Background: Marrow stimulation techniques such as subchondral drilling are clinically important treatment options for symptomatic small cartilage defects. Little is known about whether they induce deleterious changes in the subchondral bone.
Hypothesis: Subchondral drilling induces substantial alterations of the microarchitecture of the subchondral bone that persist for a clinically relevant postoperative period in a preclinical large animal model.
Study design: Controlled laboratory study.
Methods: Standardized full-thickness chondral defects in the medial femoral condyles of 19 sheep were treated by subchondral drilling. Six months postoperatively, the formation of cysts and intralesional osteophytes was evaluated. A standardized methodology was developed to segment the ovine subchondral unit into reproducible volumes of interest (VOIs). Indices of bone structure were determined by micro-computed tomography (micro-CT).

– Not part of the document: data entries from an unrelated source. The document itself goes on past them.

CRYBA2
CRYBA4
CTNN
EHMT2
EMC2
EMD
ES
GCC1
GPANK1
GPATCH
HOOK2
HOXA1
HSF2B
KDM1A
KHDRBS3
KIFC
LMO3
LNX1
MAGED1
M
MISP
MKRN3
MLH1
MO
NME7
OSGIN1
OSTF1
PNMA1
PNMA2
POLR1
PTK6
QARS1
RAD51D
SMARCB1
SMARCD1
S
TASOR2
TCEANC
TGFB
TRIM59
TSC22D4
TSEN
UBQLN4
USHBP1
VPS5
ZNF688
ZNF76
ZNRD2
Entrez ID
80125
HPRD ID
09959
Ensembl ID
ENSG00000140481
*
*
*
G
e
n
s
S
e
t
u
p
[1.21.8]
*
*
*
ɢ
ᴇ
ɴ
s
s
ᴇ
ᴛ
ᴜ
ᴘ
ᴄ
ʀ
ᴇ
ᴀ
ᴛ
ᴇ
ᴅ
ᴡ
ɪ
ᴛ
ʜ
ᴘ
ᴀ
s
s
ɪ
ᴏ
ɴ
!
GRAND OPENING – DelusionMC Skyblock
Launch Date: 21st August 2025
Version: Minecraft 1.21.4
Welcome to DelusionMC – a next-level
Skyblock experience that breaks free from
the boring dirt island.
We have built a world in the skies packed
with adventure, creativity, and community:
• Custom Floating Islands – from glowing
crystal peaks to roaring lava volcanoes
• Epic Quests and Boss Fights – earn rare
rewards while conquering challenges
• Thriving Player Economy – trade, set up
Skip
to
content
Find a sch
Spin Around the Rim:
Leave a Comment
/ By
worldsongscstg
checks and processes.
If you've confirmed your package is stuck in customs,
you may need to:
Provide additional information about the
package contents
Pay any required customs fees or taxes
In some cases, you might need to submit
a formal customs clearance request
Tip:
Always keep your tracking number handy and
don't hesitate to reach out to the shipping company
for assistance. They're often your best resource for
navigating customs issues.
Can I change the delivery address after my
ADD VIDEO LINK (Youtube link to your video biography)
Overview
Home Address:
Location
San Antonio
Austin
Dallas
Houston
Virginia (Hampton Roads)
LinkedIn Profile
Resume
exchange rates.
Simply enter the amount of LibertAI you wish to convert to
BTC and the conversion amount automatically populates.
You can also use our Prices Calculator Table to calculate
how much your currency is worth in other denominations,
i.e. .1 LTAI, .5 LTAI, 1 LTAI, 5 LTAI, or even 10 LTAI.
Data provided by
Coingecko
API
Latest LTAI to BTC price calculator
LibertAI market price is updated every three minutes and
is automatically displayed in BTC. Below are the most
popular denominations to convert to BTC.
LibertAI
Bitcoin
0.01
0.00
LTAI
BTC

Results: Analysis of the microarchitecture revealed the absence of zonal stratification in the ovine subarticular spongiosa, permitting an unimpeded and simultaneous analysis of the entire subchondral trabecular network. Subchondral drilling led to the formation of subchondral bone cysts (63%) and intralesional osteophytes (26%). Compared with the adjacent unaffected subchondral bone, drilling induced significant alterations in nearly all parameters for the microarchitecture of the subchondral bone plate and the subarticular spongiosa, most importantly in bone volume, bone surface/volume ratio, trabecular thickness, separation, pattern factor, and bone mineral density (BMD) (all P ≤ .01).
Conclusion: The data show that the ovine subchondral bone can be reliably evaluated using micro-CT with standardized VOIs. We report that subchondral drilling deteriorates the microarchitecture both of the subchondral bone plate and subarticular spongiosa and decreases BMD. These results suggest that the entire osteochondral unit is altered after drilling for an extended postoperative period.
Clinical relevance: The subchondral bone remains fragile after subchondral drilling for longer durations than previously expected. Further evaluations of structural subchondral bone parameters of patients undergoing marrow stimulation are warranted.